TEXT SEGMENT
========
“Nit, nittay garabame” is a proverb in Wolof, a language spoken in Senegal that loosely translated means, “People are medicine for people.”
That’s true of the cultural exchange between Virginia Tech and the West African nation of Senegal.
In 2014, 12 Senegalese graduate students call Virginia Tech home while 13 students from the Hokie Nation visited the country during a break through a College of Agriculture and Life Sciences-led exchange.
Since 2009, the Senegalese government has invested heavily in agricultural initiatives. The country has the potential to increase its agriculture-based income with its abundant arable land, an agriculture industry with an entrepreneurial spirit, and access to international markets through its port.
But developing countries such as Senegal also face challenges in their efforts to achieve food security from the value chain — the way food is distributed and marketed — to the way crops are grown. Climate change and erosion have degraded soil in many developing countries to the point that the land yields much less due to drought or undernourished soils that lack the appropriate moisture or climate to support crop growth.
Senegalese graduate students such as Sekouna Diatta learn to grow crops in poor soil through conservation agriculture techniques taught at Virginia Tech.
========
PROVIDED DATA

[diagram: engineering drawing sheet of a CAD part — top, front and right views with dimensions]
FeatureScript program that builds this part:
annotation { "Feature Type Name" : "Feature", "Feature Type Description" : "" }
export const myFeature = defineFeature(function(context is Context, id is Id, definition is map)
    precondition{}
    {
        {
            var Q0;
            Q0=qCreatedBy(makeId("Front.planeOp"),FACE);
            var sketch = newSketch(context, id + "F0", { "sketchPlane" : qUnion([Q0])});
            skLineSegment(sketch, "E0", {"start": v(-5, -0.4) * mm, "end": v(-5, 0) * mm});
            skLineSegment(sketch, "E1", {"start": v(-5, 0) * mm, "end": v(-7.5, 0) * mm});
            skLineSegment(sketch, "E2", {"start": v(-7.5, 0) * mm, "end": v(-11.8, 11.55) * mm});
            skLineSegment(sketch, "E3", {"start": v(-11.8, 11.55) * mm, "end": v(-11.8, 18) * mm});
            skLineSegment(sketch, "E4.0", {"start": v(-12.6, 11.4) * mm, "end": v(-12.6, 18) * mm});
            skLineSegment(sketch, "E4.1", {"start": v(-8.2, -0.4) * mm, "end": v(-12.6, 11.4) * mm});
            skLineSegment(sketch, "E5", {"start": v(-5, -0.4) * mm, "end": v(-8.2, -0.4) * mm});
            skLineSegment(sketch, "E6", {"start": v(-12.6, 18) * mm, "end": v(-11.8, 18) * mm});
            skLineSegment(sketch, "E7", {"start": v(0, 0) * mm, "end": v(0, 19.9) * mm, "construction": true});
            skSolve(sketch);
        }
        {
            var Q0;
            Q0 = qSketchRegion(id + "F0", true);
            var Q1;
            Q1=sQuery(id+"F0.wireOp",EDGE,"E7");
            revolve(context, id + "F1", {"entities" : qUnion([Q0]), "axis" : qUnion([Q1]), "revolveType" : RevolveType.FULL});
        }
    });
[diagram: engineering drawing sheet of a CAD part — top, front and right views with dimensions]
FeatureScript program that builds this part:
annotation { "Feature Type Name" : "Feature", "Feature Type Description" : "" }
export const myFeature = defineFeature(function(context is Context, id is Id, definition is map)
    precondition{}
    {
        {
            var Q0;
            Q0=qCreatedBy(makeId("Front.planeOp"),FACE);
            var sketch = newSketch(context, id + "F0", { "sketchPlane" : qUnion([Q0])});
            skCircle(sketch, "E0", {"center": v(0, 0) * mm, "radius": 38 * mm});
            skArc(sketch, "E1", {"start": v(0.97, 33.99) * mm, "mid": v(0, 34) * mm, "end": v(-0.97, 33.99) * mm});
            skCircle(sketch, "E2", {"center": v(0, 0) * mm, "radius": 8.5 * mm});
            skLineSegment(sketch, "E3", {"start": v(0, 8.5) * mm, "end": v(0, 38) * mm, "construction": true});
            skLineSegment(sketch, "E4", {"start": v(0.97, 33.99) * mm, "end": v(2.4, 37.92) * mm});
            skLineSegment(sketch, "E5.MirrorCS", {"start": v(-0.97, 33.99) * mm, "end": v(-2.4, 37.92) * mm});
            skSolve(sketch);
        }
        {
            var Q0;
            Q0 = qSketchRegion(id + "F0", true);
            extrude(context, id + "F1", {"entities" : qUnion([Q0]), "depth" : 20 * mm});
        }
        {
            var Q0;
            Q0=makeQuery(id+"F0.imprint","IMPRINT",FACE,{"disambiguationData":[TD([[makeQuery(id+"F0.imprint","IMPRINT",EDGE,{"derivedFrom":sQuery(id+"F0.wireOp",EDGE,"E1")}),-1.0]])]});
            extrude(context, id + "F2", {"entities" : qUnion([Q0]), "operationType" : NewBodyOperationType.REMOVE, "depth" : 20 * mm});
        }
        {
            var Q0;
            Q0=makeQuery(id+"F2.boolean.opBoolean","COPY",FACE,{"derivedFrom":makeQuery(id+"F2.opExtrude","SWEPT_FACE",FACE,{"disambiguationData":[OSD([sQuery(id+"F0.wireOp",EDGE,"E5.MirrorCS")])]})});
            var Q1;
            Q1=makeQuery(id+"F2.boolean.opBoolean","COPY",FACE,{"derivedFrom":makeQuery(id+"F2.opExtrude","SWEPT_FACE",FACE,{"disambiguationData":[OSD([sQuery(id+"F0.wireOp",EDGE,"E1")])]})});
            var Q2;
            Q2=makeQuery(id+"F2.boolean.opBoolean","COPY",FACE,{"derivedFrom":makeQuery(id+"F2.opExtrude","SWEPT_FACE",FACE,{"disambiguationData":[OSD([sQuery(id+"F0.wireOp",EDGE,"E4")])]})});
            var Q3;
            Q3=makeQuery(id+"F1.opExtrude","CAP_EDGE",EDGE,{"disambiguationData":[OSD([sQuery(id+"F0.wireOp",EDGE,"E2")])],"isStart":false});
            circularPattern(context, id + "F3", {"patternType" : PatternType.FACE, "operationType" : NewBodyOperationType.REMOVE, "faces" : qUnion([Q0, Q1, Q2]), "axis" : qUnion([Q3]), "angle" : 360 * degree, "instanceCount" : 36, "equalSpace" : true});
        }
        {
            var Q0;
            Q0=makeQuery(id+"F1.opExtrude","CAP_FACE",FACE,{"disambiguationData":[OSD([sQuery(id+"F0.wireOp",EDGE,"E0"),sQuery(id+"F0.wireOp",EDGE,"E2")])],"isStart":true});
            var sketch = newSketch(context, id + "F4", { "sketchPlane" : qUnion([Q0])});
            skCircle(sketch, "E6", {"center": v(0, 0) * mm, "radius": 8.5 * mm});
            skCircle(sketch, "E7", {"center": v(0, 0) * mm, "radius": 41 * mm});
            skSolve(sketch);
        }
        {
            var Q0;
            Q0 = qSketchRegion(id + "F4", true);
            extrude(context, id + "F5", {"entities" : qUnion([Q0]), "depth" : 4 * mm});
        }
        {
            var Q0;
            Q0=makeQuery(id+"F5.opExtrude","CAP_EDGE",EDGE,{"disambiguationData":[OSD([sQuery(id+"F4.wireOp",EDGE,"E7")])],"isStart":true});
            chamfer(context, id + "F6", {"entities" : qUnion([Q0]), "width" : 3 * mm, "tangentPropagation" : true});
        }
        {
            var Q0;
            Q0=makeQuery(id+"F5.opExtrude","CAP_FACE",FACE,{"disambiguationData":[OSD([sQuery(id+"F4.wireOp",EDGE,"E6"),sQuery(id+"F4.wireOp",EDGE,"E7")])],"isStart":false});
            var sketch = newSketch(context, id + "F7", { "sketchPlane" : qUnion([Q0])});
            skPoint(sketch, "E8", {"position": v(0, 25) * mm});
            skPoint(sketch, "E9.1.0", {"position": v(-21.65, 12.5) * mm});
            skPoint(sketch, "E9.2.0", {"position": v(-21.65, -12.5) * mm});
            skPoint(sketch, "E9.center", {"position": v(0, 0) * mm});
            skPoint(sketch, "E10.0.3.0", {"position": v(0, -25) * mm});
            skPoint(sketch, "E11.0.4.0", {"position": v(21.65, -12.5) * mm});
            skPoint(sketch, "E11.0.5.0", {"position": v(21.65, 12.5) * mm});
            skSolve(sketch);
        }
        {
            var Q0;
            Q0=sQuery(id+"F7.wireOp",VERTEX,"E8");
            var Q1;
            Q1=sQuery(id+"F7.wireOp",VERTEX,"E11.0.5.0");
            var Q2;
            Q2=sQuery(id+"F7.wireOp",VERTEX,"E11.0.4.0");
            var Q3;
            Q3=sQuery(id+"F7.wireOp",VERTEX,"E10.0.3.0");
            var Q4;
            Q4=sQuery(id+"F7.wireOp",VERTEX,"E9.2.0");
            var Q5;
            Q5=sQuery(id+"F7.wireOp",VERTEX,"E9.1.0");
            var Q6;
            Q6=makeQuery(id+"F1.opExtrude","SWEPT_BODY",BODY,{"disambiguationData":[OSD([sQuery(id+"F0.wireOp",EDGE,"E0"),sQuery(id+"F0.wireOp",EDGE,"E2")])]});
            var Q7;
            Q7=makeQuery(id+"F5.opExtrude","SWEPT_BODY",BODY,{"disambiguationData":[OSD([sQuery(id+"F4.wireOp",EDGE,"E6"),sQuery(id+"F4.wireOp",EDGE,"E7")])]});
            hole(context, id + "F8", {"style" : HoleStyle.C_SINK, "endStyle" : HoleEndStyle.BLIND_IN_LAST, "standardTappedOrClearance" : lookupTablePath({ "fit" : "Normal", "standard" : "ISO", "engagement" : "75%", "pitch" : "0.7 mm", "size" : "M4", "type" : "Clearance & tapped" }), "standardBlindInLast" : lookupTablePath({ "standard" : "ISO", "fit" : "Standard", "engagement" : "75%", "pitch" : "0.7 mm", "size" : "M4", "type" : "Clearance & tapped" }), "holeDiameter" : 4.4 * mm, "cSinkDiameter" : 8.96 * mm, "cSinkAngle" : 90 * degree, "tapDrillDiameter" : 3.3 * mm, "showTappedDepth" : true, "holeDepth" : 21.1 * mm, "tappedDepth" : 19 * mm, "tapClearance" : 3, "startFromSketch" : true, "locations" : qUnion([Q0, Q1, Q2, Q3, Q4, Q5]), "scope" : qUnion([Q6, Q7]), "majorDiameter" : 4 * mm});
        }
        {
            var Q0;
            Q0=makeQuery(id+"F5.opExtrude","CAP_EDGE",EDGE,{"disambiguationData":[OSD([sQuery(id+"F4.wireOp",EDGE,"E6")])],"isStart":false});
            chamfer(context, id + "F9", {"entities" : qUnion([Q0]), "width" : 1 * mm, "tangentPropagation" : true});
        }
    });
========
EXERCISE A
In the article about the Virginia Tech–Senegal exchange, restate the passage starting at "Senegalese graduate students such" and ending at "at Virginia Tech.", replacing "conservation agriculture" with "sustainable farming".
EXERCISE B
According to the article about the Virginia Tech–Senegal exchange, why does Senegal have the potential to increase its agriculture-based income? Answer in one to three sentences.
EXERCISE C
Continue the article about the Virginia Tech–Senegal exchange from its last sentence.

OUTPUT A
Senegalese graduate students such as Sekouna Diatta learn to grow crops in poor soil through sustainable farming techniques taught at Virginia Tech.

OUTPUT B
Senegal has abundant arable land and an agriculture industry with an entrepreneurial spirit. Its port also gives it access to international markets.

OUTPUT C
“I’ve spent several months here so far, and it’s already been very important for me professionally and as a scholar,” said Diatta, a master’s student in the Department of Crop and Soil Environmental Sciences.
Students from Virginia Tech traveled to Africa for a 14-day program where they deployed a mango dehydrator and a silage compactor and demonstrated a water purifier, among other initiatives.
While students participated in service-learning projects, they also experienced cultural activities such as visiting mosques and natural habitats including a bird sanctuary.
Brent Ashley, a 2014 graduate of the dairy and animal and poultry sciences programs from Felton, Delaware, said he felt empowered by putting his academic knowledge to practical use in a multicultural environment. “Being able to take what I’ve learned over the last four years and use that knowledge to benefit others is a way to recognize that we may live in a small town in Southwestern Virginia, but we exist in a global community,” he said.